Task brief: Across the records below, count every line that contains the string "Figure", then report the count alone.

Raw data:

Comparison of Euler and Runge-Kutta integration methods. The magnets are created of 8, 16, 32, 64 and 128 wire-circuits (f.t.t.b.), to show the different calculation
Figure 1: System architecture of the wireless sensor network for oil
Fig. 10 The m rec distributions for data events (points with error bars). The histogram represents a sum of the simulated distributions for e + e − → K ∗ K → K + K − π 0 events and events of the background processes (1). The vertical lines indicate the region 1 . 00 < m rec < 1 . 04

==

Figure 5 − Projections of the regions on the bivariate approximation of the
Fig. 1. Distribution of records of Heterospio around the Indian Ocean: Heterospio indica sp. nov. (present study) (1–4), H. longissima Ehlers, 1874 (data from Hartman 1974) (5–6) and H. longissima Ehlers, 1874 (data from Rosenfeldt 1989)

Response to the task: 2